External ventricular drainage in the management of pediatric patients with posterior fossa tumors and hydrocephalus: a retrospective cohort study.
Child's Nervous System
January 2023, Volume 39, pp 887–894

Verhey L, Maharaj A, Patel N, Manoranjan B, Ajani O, FLeming A, Farrokhyar F, Singh SK, Yarascavitch B (2023).

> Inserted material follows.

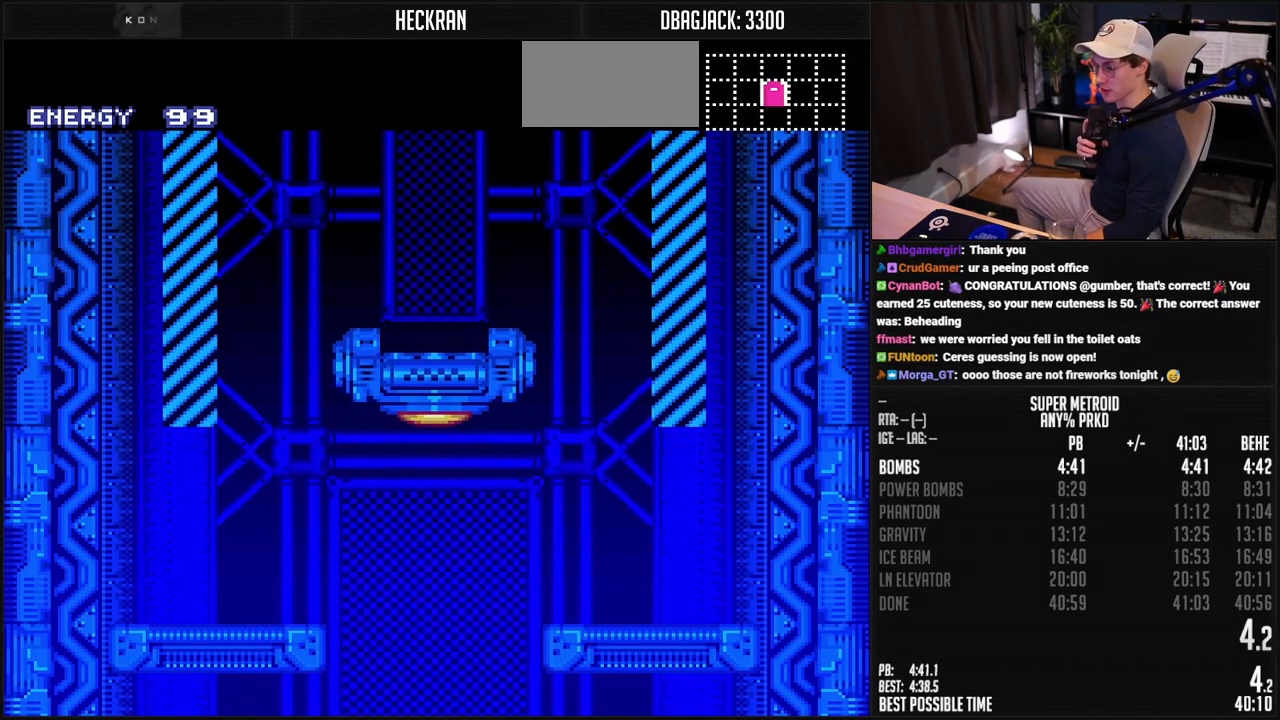
{"buttons": [], "events": []}
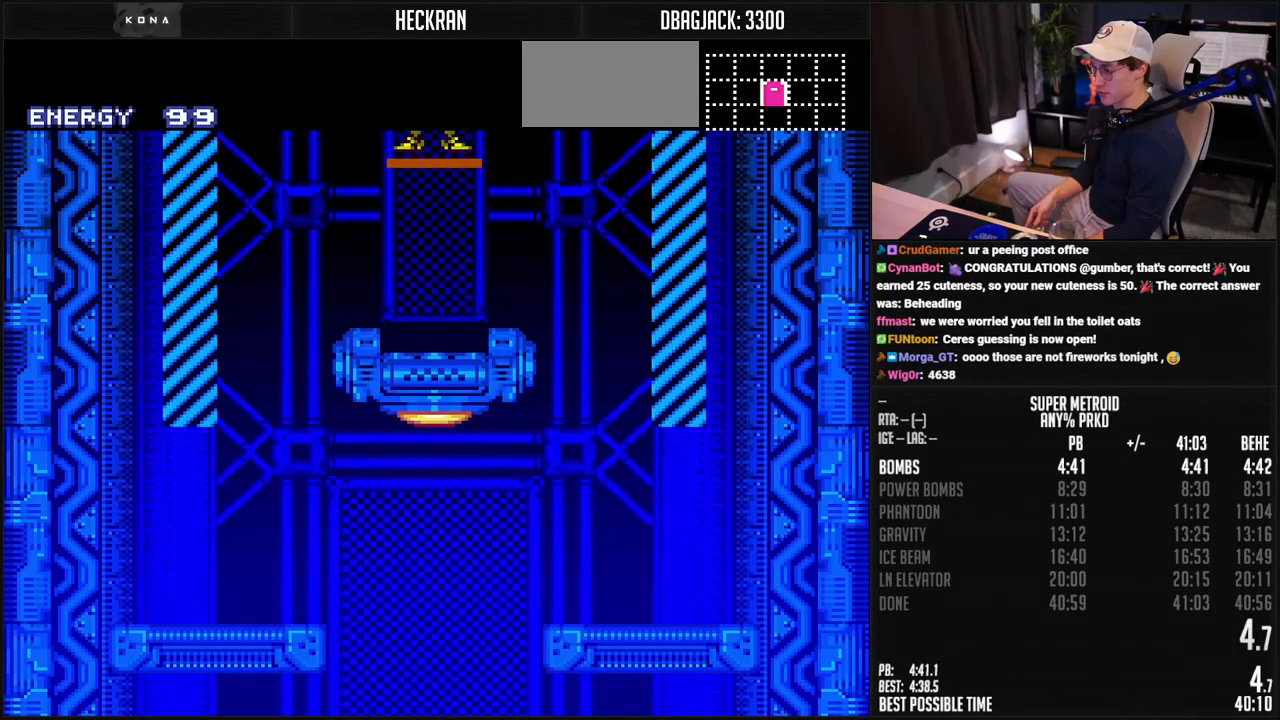
{"buttons": ["A", "B", "DPAD_RIGHT"], "events": [[101, "B", "down"], [318, "DPAD_RIGHT", "down"], [451, "A", "down"]]}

Analysis of surgical and MRI factors associated with cerebellar mutism 

Journal of Neuro-Oncology
July 2017, Volume 133, Issue 3, pp 539-542
Anjali Sergeant, Michelle Masayo Kameda-Smith, Branavan Manoranjan, Brij Karmur, JoAnn Duckworth, Tina Petrelli, Katey Savage, Olufemi Ajani, Blake Yarascavitch, M. Constantine Samaan, Katrin Scheinemann, Cheryl Alyman, Saleh Almenawer, Forough Farrokhyar, Adam J. Fleming, Sheila Kumari Singh, Nina Stein

SUMMARY

Cerebellar Mutism is a rare postoperative complication characterized by significant lack of speech or loss of speech in children, and may also include ataxia, which is a loss of balance; hypotonia, a diminished muscle tone and strength;  and cognitive deficits. Cerebellar Mutism tends to be temporary and resolves within weeks to months of initial onset, although no definitive evidence of its etiology has been determined. Prior clinical studies conducted have suggested that there could be a variety of factors associated with the onset of cerebellar Mutism, including postoperative calcification, Infarction and MRI diffusion abnormalities. Our single centered study investigated 11 patients with Cerebellar Mutism, matching them with 11 controls, attempting to determine whether there are any surgical or MRI markers associated with CM in children after posterior fossa surgery for tumor resection. Understanding these trends will be helpful in elucidating the pathophysiology of the disease and preparing the families of these patients for this unusual complication. Several variables were found to be significantly associated with cerebellar mutism, including the anatomical location of the tumor being at the floor of the fourth ventricle, a compartment in the fluid exchange system of the central nervous system, and infractions, or minor losses of blood supply to areas of the brain. This study will serve as the foundation for our upcoming multi-centered investigation into this phenomenon, hopefully confirming the results elicited here.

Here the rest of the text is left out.